«In troppi abbassano la guardia, la società è più vulnerabile»
Parlano gli operatori delle comunità alloggio: «Una volta eravamo un lazzaretto, oggi occorre un supporto psicologico e più risorse»
Don Michele Barban si ricorda qual era la situazione dieci anni fa. E non usa mezzi termini. «Venivano qui a morire – racconta – . Eravamo una comunità che assomigliava a un ospedale. Oggi è diverso. Oggi i farmaci prolungano la vita e aumentano le aspettative, ma anche i problemi che chi è malato di aids deve combattere».
Il Gulliver di Varese, da dove don Barban ci parla è una delle numerose comunità alloggio presenti in provincia di Varese. Qui vivono e si curano persone che hanno contratto l’hiv. Ce ne sono diverse, segnalateci dall’Asl di Varese. Ma tutte quelle contattate lamentano gli stessi problemi, segnalano le medesime tendenze. E non sono i numeri a spaventare, ma l’abbassamento della guardia, il calo della tensione. Una sorta di “malcostume” generalizzato, di «mancanza di comunicazione» per dirla sempre con don Barban, a partire dalle famiglie. «Sembra che negli ultimi tempi il problema dell’aids non riguardi più nessuno – spiega il sacerdote, responsabile della comunità che a Cantello conta una decina di posti – : né i giovani, che hanno perso l’uso di investire nei rapporti protetti, né all’interno della vita di coppia, dove rapporti extraconiugali non protetti o addirittura a pagamento rovinano famiglie intere».

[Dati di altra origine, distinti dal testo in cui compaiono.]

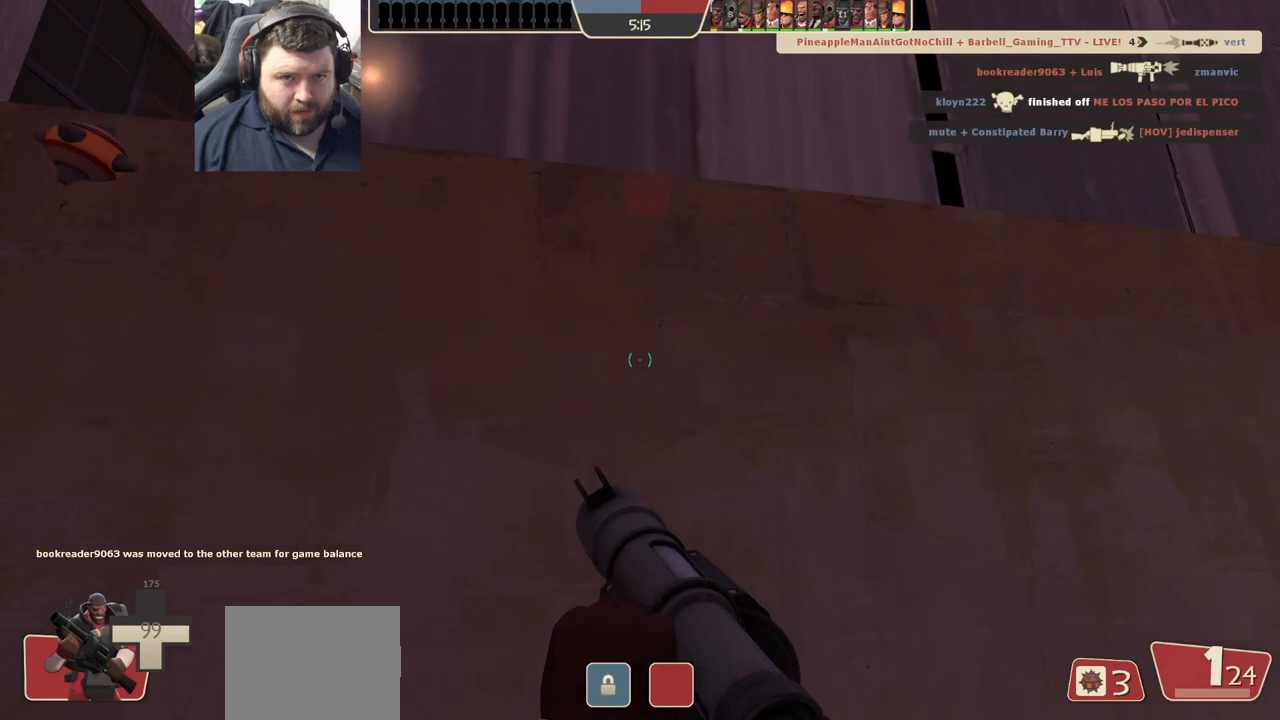
{"buttons": ["L2"], "left_stick": "up-right", "right_stick": "center", "events": [[150, "L2", "down"], [467, "L2", "up"], [500, "L2", "down"]]}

Stessa impressione anche per Elisabetta Chinassi, educatrice del “Piccolo Gregge” di Castellanza. Qui, in una comunità retta dai padri Camilliani – che oltre ai tre voti ecclesiali ne aggiungono un quarto, quello di dedicare la vita ai malati – , Elisabetta parla di un «crescendo di attività a supporto psicologico rivolta alle persone che qui vengono ospitate». I motivi stanno proprio nelle maggiori aspettative di vita che i farmaci di oggi offrono. Dieci anni fa chi contraeva l’aids non aveva aspettative di reintrodursi nella società. Oggi questo accade e l’assistenza cambia e va verso questa direzione».
Ma il problema sta nella prevenzione. «Si sta facendo poco, troppo poco» – spiega Giulia Colombo, infermiera professionale dell’Aisel di Marchirolo, poco lontano da Lavena Ponte Tresa, dove il disagio collegato alle tossicodipendenze, secondo uno studio realizzato dalla Comunità Montana, è preoccupante. Un esempio? «Qualche giorno fa ho visto un film in cassetta registrato nel 1992. Tra le pubblicità si vedevano diversi messaggi che sensibilizzavano l’uso del profilattico tra i più giovani, dove si spiegavano i rischi di rapporti occasionali non protetti. Oggi non si vede nulla di tutto ciò: siamo tutti più tranquilli, ma proprio per questo più vulnerabili».